▸ Required work
A - Quote the passage on South Africa's food security, starting with "This is quite" and going on through "deadly avian influenza.".
B - Using the passage on South Africa's food security, answer these questions:
(i) Where did South Africa place in the 2017 Global Food Security Index, and out of how many countries?
(ii) How many birds were culled across South Africa in 2017 because of avian influenza?
(iii) On average over the past 17 years, what percentage of South Africa's honey imports came from China?

▸ Excerpt provided
▽

I commended South Africa's food security status in my personal blog in February. This was after the Economist Intelligence Unit placed South Africa at 44th place out of 133 countries worldwide in the 2017 Global Food Security Index.
This essentially makes South Africa the most food secure country on the continent. Some conflated the blog post with land reform issues, arguing that the proposed expropriation without compensation policy would tamper with the progress made thus far, but my intention was to shed light on the meaning of food security.
The Global Food Security Index captures the most critical aspects of food security, as defined by the Food and Agriculture Organisation of the United Nations. These are affordability, availability, quality and safety. While affordability and availability have been a key focus following the robust agricultural output of the 2016/17 production season, the quality and safety aspects have seldom been mentioned in food security debates.
This is quite regrettable, as food quality and safety are important levers of food security. Case in point being the drastic impacts of recent disease outbreaks, such as avian influenza and listeriosis in South Africa.
In 2017, more than 4.8-million birds were culled across the country owing to avian influenza. This is not unique to South Africa, a couple of European and Asian countries also encountered the disease from 2016 to the beginning of 2017, but they managed to address it swiftly.
However, the challenges seem to be lingering in South Africa. On 26 March 2018, in an article published in Business Day, the Department of Agriculture, Forestry and Fisheries called on poultry farmers in coastal areas to be on high alert amid fears of a fresh outbreak of the deadly avian influenza.
This task lies squarely on the shoulders of everyone; consumers, food producers and regulators. Consumers should be more discerning about the food they eat.
If it rears its ugly head once again, the impact could be far more severe as the South African food sector is still grappling with listeriosis. Reports suggest that listeriosis was located in a few meat processing factories, and it took South Africa more than five months to trace these sources of contamination. This indicates some level of inefficiencies in our food safety monitoring systems.
Another case worth monitoring pertains to increasing honey imports from China. South Africa's honey imports increased from 476 tonnes in 2001 to 4 206 tonnes in 2017. This is mainly due to steady domestic demand, coupled with a decline in domestic honey production. But, worth highlighting is that on average, 76 percent of South Africa's honey imports came from China in the past 17 years.
I mention this because the Chinese honey has in the past dominated the headlines, but not in a good way. In 2014, food24.com ran an article which highlighted that Chinese farmers were caught producing counterfeit honey.

△

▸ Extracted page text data
▽

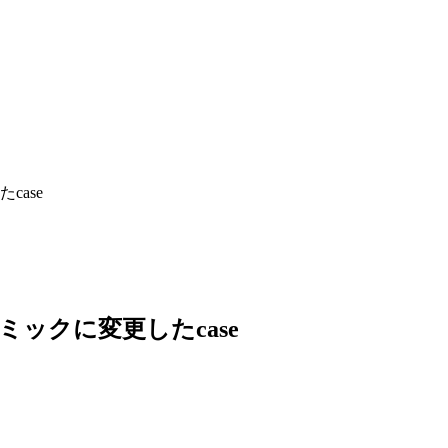
ase
ックに変更したcase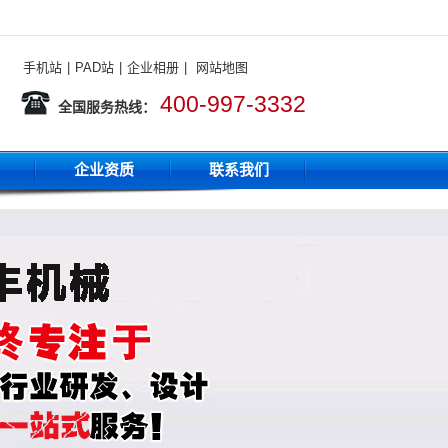
手机站
|
PAD站
|
企业相册
|
网站地图
400-997-3332
全国服务热线：
企业资质
联系我们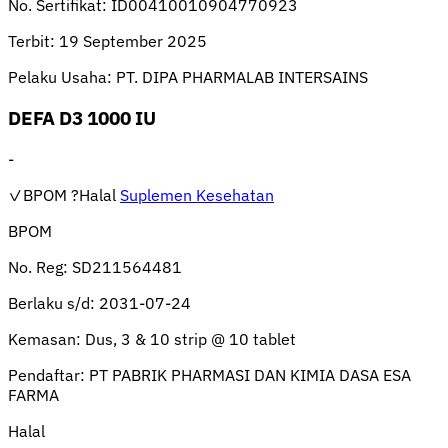
No. Sertifikat:
ID00410010904770923
Terbit:
19 September 2025
Pelaku Usaha:
PT. DIPA PHARMALAB INTERSAINS
DEFA D3 1000 IU
-
✓BPOM
?Halal
Suplemen Kesehatan
BPOM
No. Reg:
SD211564481
Berlaku s/d:
2031-07-24
Kemasan:
Dus, 3 & 10 strip @ 10 tablet
Pendaftar:
PT PABRIK PHARMASI DAN KIMIA DASA ESA
FARMA
Halal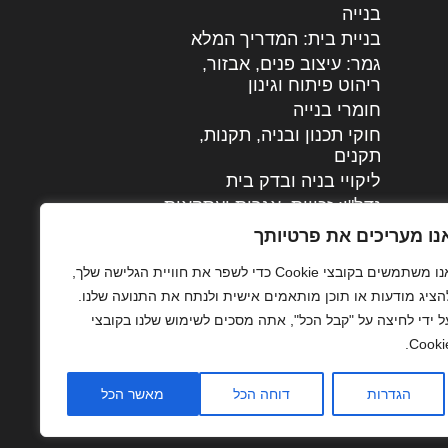
בנייה
בניית בית: המדריך המלא
גמר: עיצוב פנים, אבזור,
|
ריהוט פיתוח וגינון
חומרי בנייה
חוקי תכנון ובניה, תקנות,
תקנים
ליקויי בניה ובדק בית
נדל"ן: זכויות, אגרות ועסקאות
עיצוב הבית
נו מעריכים את פרטיותך
עקרונות ניהול אחזקה
אנו משתמשים בקובצי Cookie כדי לשפר את חוויית הגלישה שלך,
מתקדמות
הציג מודעות או תוכן מותאמים אישית ולנתח את התנועה שלנו.
צילום אדריכלי
ל ידי לחיצה על "קבל הכל", אתה מסכים לשימוש שלנו בקובצי
שיווק נדלן
Cookie
שיטות בניה: מפרטים
והמלצות
הגדרות
דוחה הכל
מאשר הכל
תוכן שיווקי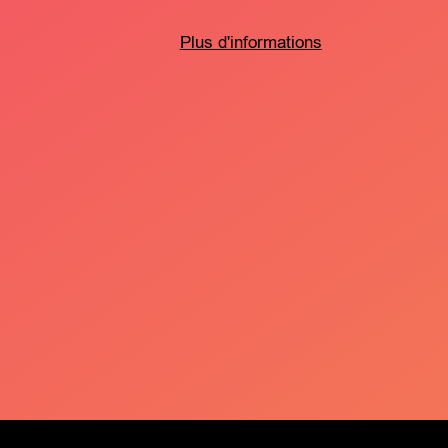
Plus d'informations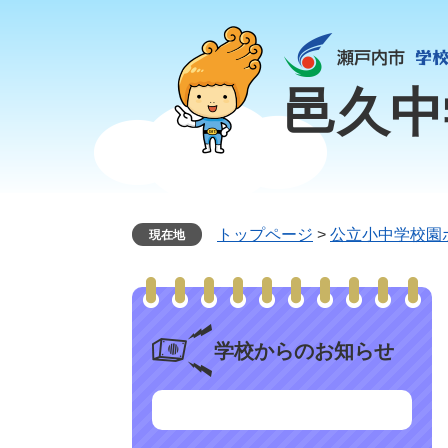
ペ
メ
ー
ニ
ジ
ュ
の
ー
邑久中
先
を
頭
飛
で
ば
す
し
。
て
本
トップページ
>
公立小中学校園
現在地
文
へ
学校からのお知らせ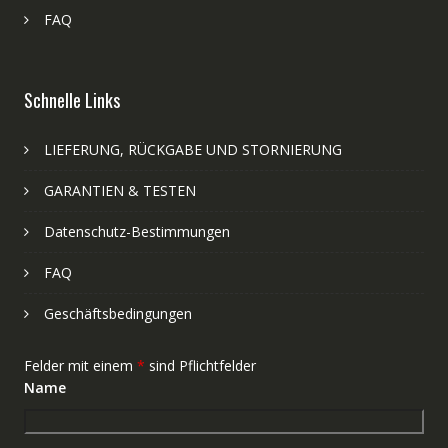
FAQ
Schnelle Links
LIEFERUNG, RÜCKGABE UND STORNIERUNG
GARANTIEN & TESTEN
Datenschutz-Bestimmungen
FAQ
Geschäftsbedingungen
Felder mit einem
*
sind Pflichtfelder
Name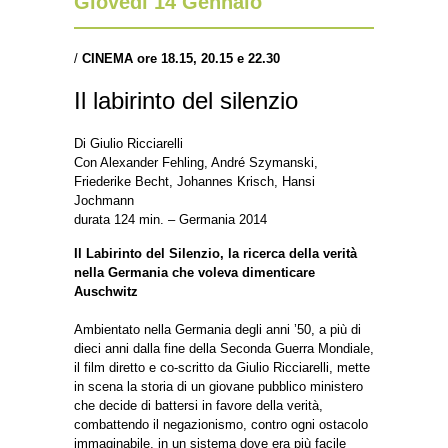
Giovedì 14 Gennaio
/
CINEMA ore 18.15, 20.15 e 22.30
Il labirinto del silenzio
Di Giulio Ricciarelli
Con Alexander Fehling, André Szymanski,
Friederike Becht, Johannes Krisch, Hansi
Jochmann
durata 124 min. – Germania 2014
Il Labirinto del Silenzio, la ricerca della verità
nella Germania che voleva dimenticare
Auschwitz
Ambientato nella Germania degli anni ’50, a più di
dieci anni dalla fine della Seconda Guerra Mondiale,
il film diretto e co-scritto da Giulio Ricciarelli, mette
in scena la storia di un giovane pubblico ministero
che decide di battersi in favore della verità,
combattendo il negazionismo, contro ogni ostacolo
immaginabile, in un sistema dove era più facile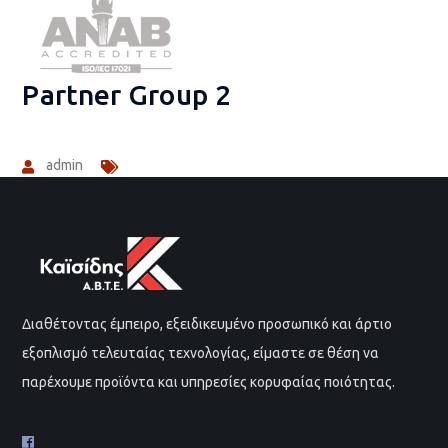
Partner Group 2
admin
Διαθέτοντας έμπειρο, εξειδικευμένο προσωπικό και άρτιο
εξοπλισμό τελευταίας τεχνολογίας, είμαστε σε θέση να
παρέχουμε προϊόντα και υπηρεσίες κορυφαίας ποιότητας.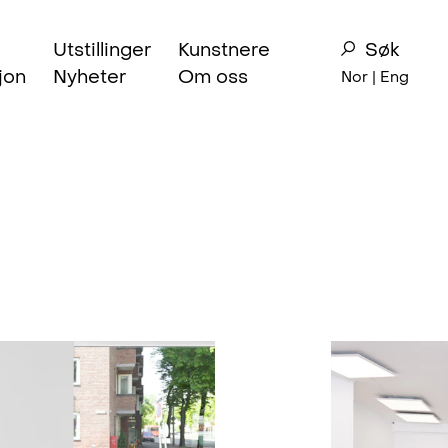
Utstillinger
Kunstnere
Søk
jon
Nyheter
Om oss
Nor |
Eng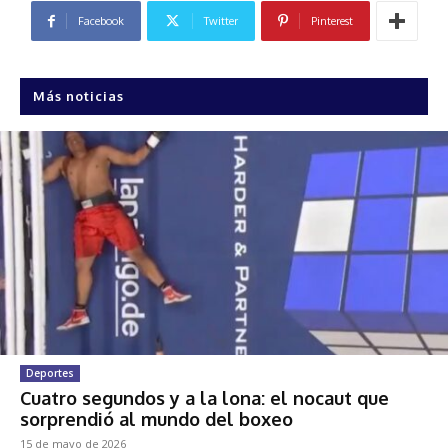
Facebook
Twitter
Pinterest
Más noticias
Deportes
Cuatro segundos y a la lona: el nocaut que
sorprendió al mundo del boxeo
15 de mayo de 2026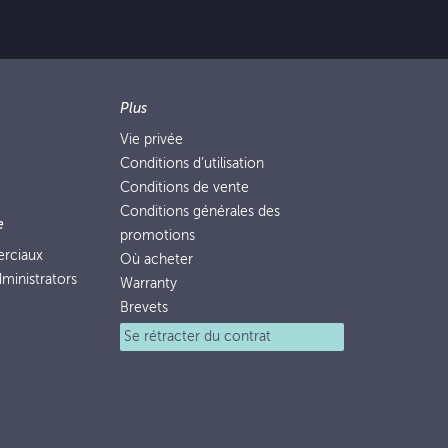
Plus
Vie privée
Conditions d’utilisation
Conditions de vente
Conditions générales des
e
promotions
erciaux
Où acheter
ministrators
Warranty
Brevets
Se rétracter du contrat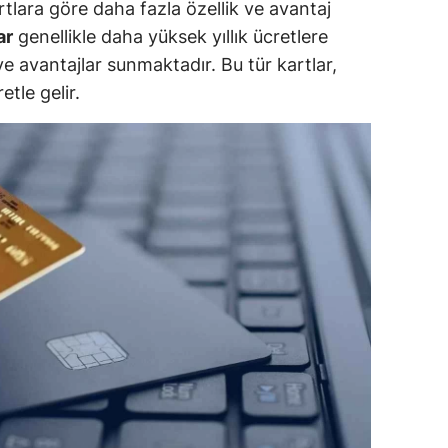
artlara göre daha fazla özellik ve avantaj
ar
genellikle daha yüksek yıllık ücretlere
alova
e avantajlar sunmaktadır. Bu tür kartlar,
arabük
etle gelir.
lis
smaniye
üzce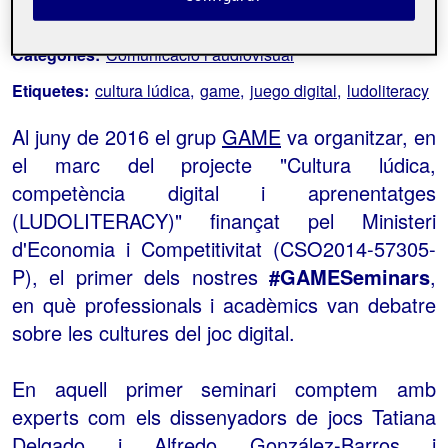
Sobre l'esdeveniment
Categories:
Comunicació i audiovisual
Etiquetes:
cultura lúdica
game
juego digital
ludoliteracy
Al juny de 2016 el grup
GAME
va organitzar, en
el marc del projecte "Cultura lúdica,
competència digital i aprenentatges
(LUDOLITERACY)" finançat pel Ministeri
d'Economia i Competitivitat (CSO2014-57305-
P), el primer dels nostres
#GAMESeminars
,
en què professionals i acadèmics van debatre
sobre les cultures del joc digital.
En aquell primer seminari comptem amb
experts com els dissenyadors de jocs Tatiana
Delgado i Alfredo González-Barros i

△

▸ Answers given
A -
This is quite regrettable, as food quality and safety are important levers of food security. Case in point being the drastic impacts of recent disease outbreaks, such as avian influenza and listeriosis in South Africa.
In 2017, more than 4.8-million birds were culled across the country owing to avian influenza. This is not unique to South Africa, a couple of European and Asian countries also encountered the disease from 2016 to the beginning of 2017, but they managed to address it swiftly.
However, the challenges seem to be lingering in South Africa. On 26 March 2018, in an article published in Business Day, the Department of Agriculture, Forestry and Fisheries called on poultry farmers in coastal areas to be on high alert amid fears of a fresh outbreak of the deadly avian influenza.

B -
(i) 44th out of 133 countries
(ii) More than 4.8 million
(iii) 76 percent